Целый ряд декабристов свидетельствуют нам, что их заграничные впечатления пробудили чувства гражданственности. Наблюдая западноевропейскую жизнь, деятельность законодательных учреждений, знакомясь с литературой и с некоторыми представителями общественной мысли, в наиболее мыслящем офицерстве русской армии зрела мысль, что «гражданину свойственна обязанность», а не только слепое повиновение, как выразился в своих воспоминаниях кн. С.Г. Волконский. С другой стороны, то, что даже «мельком» приходилось видеть в Европе, порождало чувство, что «Россия в общественном, внутреннем и политическом быте весьма отстала». «Естественно» напрашивалось «сравнение со своим», поднимался вопрос: «Почему же не так у нас?» Являлось, наконец, желание, чтобы и Россия пользовалась той же образованностью, той же свободой, теми же правами, «какими пользовались некоторые из европейских наций» (Беляев). «Французским ядом» заражались не только офицеры, но и солдаты. Последние, как бы предчувствуя, что то обхождение, к какому они привыкли во Франции и какого желали для себя, по словам Розена, и в России, столкнется с находящейся в фаворе «шагистикой, часто предпочитают остаться за границей». По этому поводу Ростопчин писал своей жене в 1814 г.: «Суди сама, до какого падения дошла наша армия, если старшие унтер-офицеры и простые солдаты остаются во Франции, а из конно-гвардейского полка в одну ночь дезертировало 60 человек с оружием и лошадьми. Они уходят к фермерам, которые не только хорошо платят им, но еще отдают за них своих дочерей», и понятно, что при таких условиях корпус Воронцова за «либерализм», как выразился Завалишин, по возвращении из Франции поспешили раскассировать.
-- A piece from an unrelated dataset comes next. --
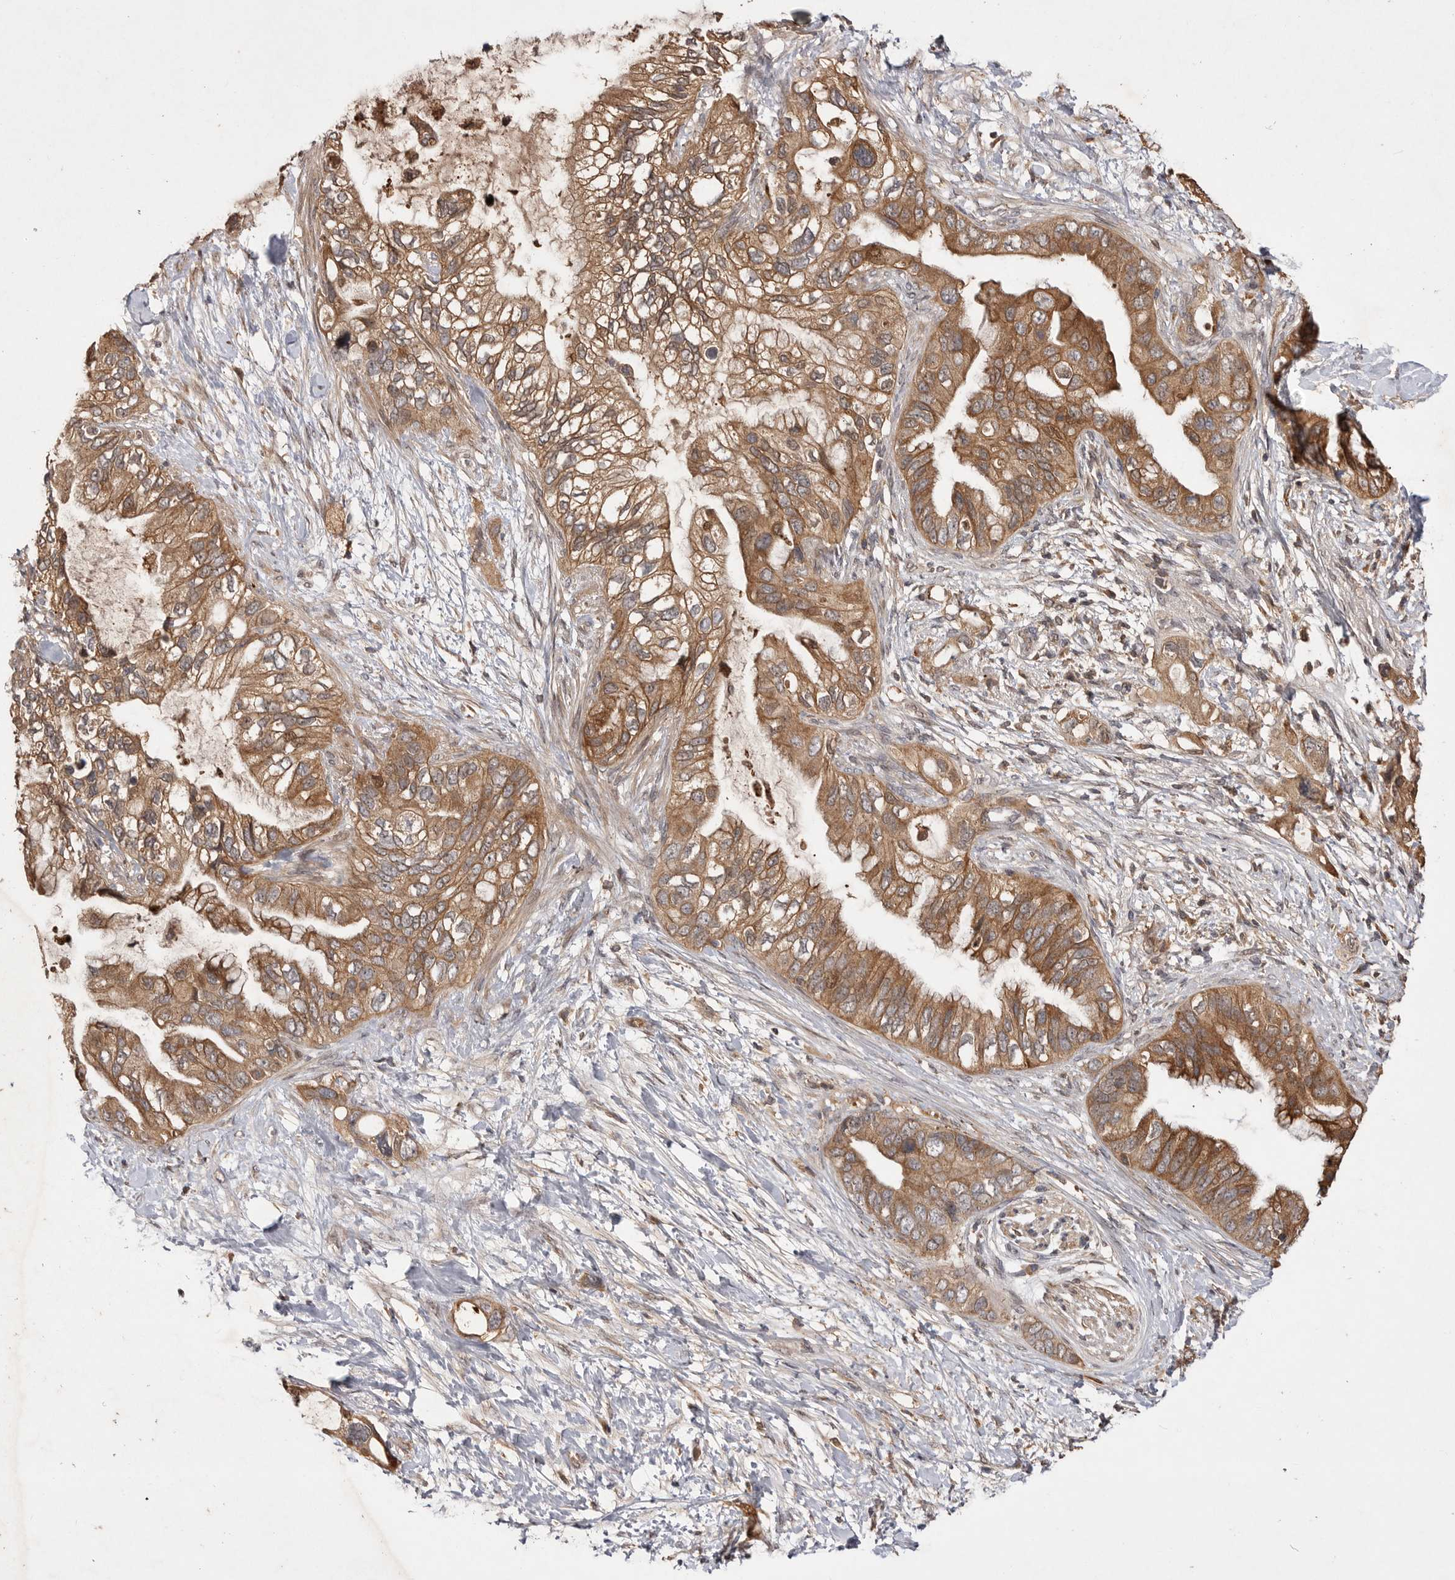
{"staining": {"intensity": "moderate", "quantity": ">75%", "location": "cytoplasmic/membranous"}, "tissue": "pancreatic cancer", "cell_type": "Tumor cells", "image_type": "cancer", "snomed": [{"axis": "morphology", "description": "Adenocarcinoma, NOS"}, {"axis": "topography", "description": "Pancreas"}], "caption": "Protein staining displays moderate cytoplasmic/membranous staining in about >75% of tumor cells in pancreatic cancer.", "gene": "VN1R4", "patient": {"sex": "female", "age": 56}}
Во всяком случае, Н.И. Тургенев был прав, записав 25 апреля 1814 г. в свой дневник: «Теперь возвратятся в Россию много таких русских, которые видели, что без рабства может существовать гражданский порядок и могут процветать царства».
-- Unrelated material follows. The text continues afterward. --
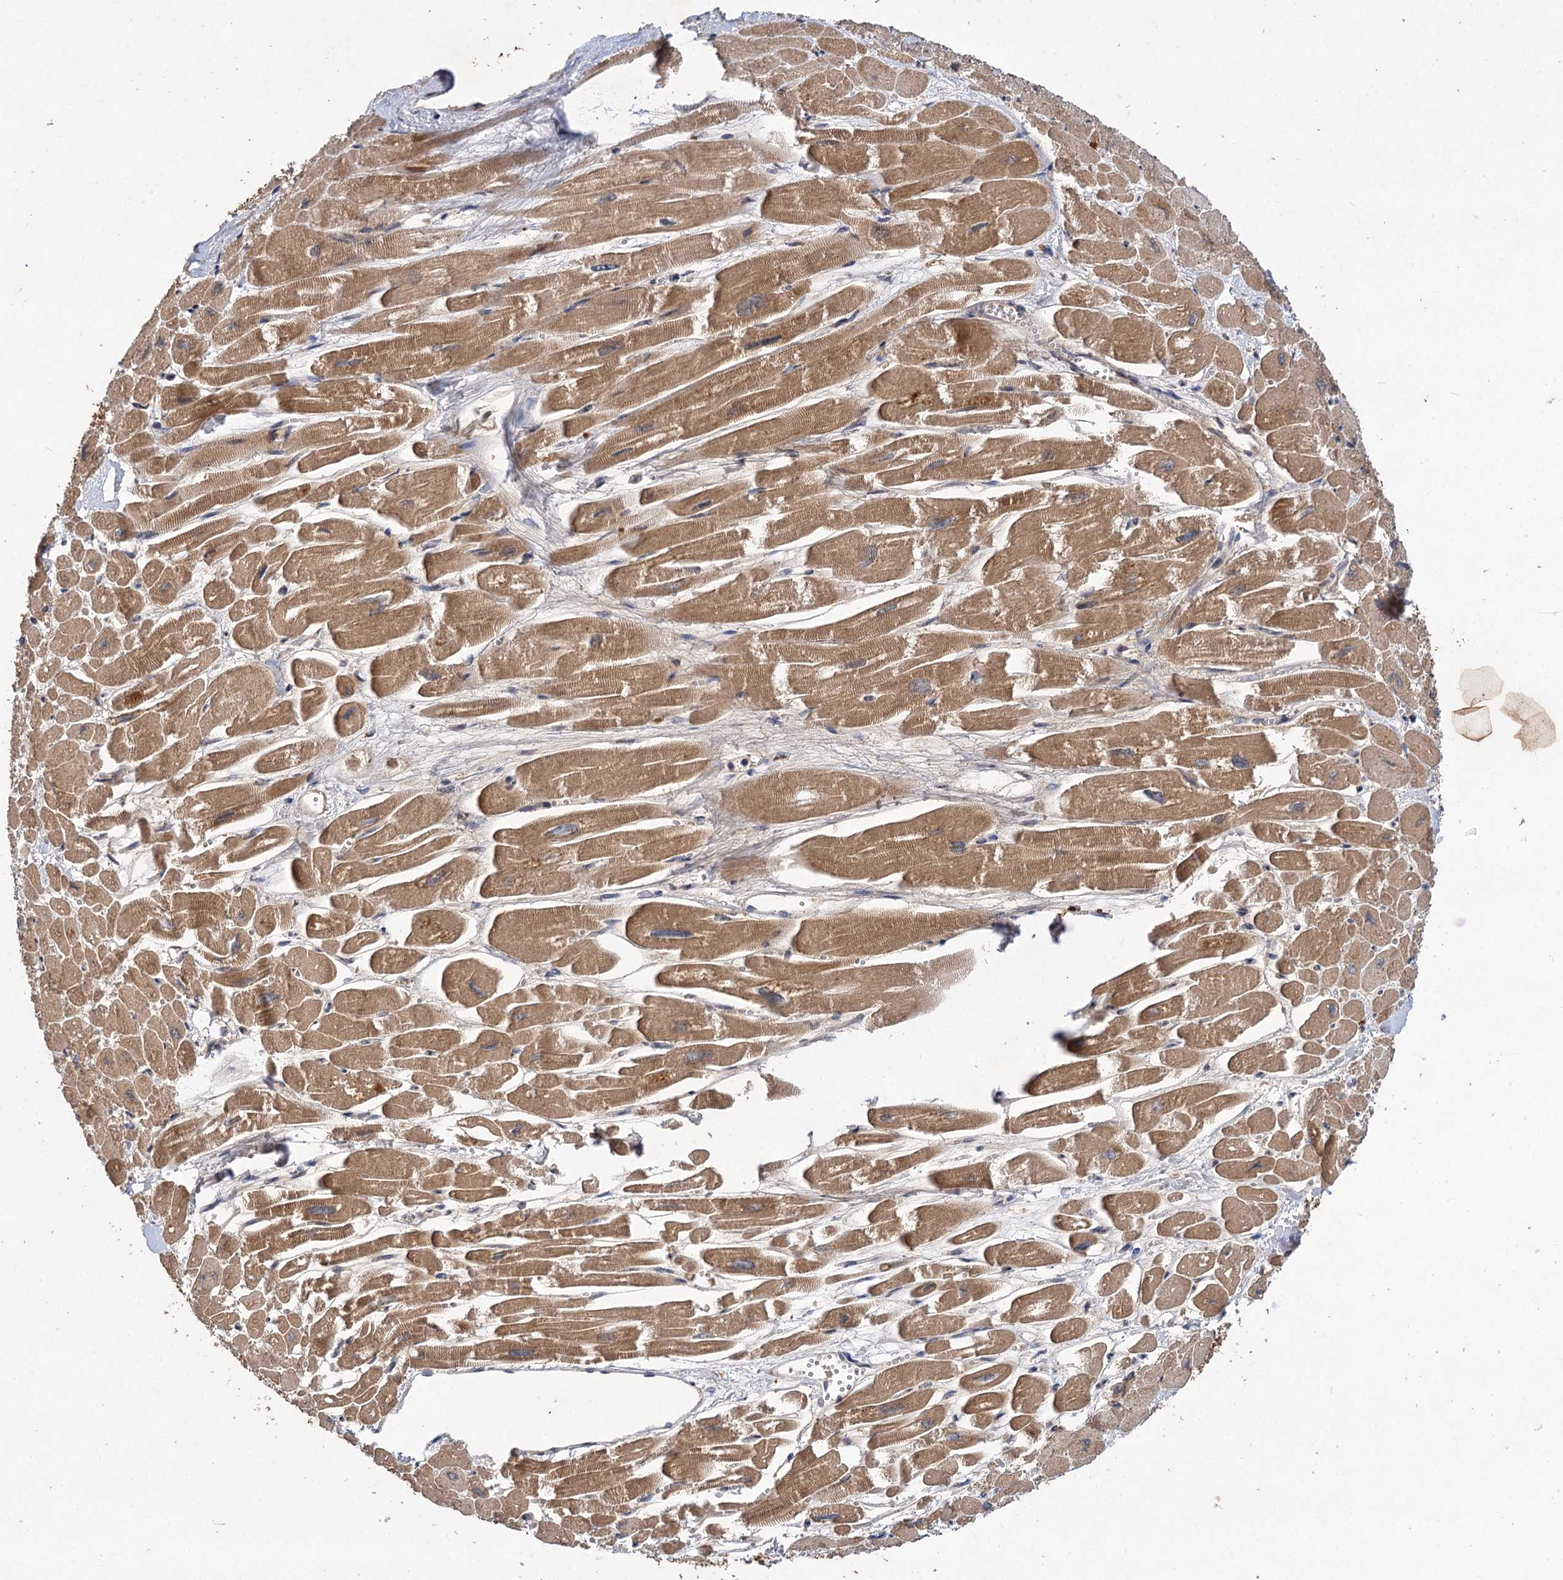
{"staining": {"intensity": "moderate", "quantity": ">75%", "location": "cytoplasmic/membranous"}, "tissue": "heart muscle", "cell_type": "Cardiomyocytes", "image_type": "normal", "snomed": [{"axis": "morphology", "description": "Normal tissue, NOS"}, {"axis": "topography", "description": "Heart"}], "caption": "Heart muscle stained with a brown dye reveals moderate cytoplasmic/membranous positive positivity in about >75% of cardiomyocytes.", "gene": "FBXW8", "patient": {"sex": "male", "age": 54}}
И контингент «таких русских» мог пополняться не только из среды армии, но и тех, которые после 1812 г. устремляются за границу, «в отпертую им со всех сторон Европу». Это, по замечанию Вигеля, «совершенно походило на эмиграцию». Во всяком случае, непосредственное знакомство с Европой могло дать гораздо больше действительно полезных сведений русскому дворянину, чем их давали сомнительные французские и немецкие учителя из «егерей». Это новое явление в петербургском обществе отмечает и Фадей Булгарин: «В Петербурге все занимаются политикой, говорят чрезвычайно смело, рассуждают о конституциях, об образе правления, свойственном России… Этого прежде вовсе не было, когда я оставил Россию в 1809 г… Я видел ясно, что посещение Франции русской армией, прокламации союзных против Франции держав, наполненные обещаниями возвратить народу свободу… произвели сей переворот в умах…» Но Булгарин в самой России не видел пищи для «поддержания пламени», а так как пламя продолжало гореть, то он «сейчас» же догадался, что здесь должен быть «foyers» – намек на австрийского посла Лебцельтерна, ведущего революционную пропаганду, так как Австрия боялась России. Видок Фиглярин не мог заметить, что очаг был совсем иной.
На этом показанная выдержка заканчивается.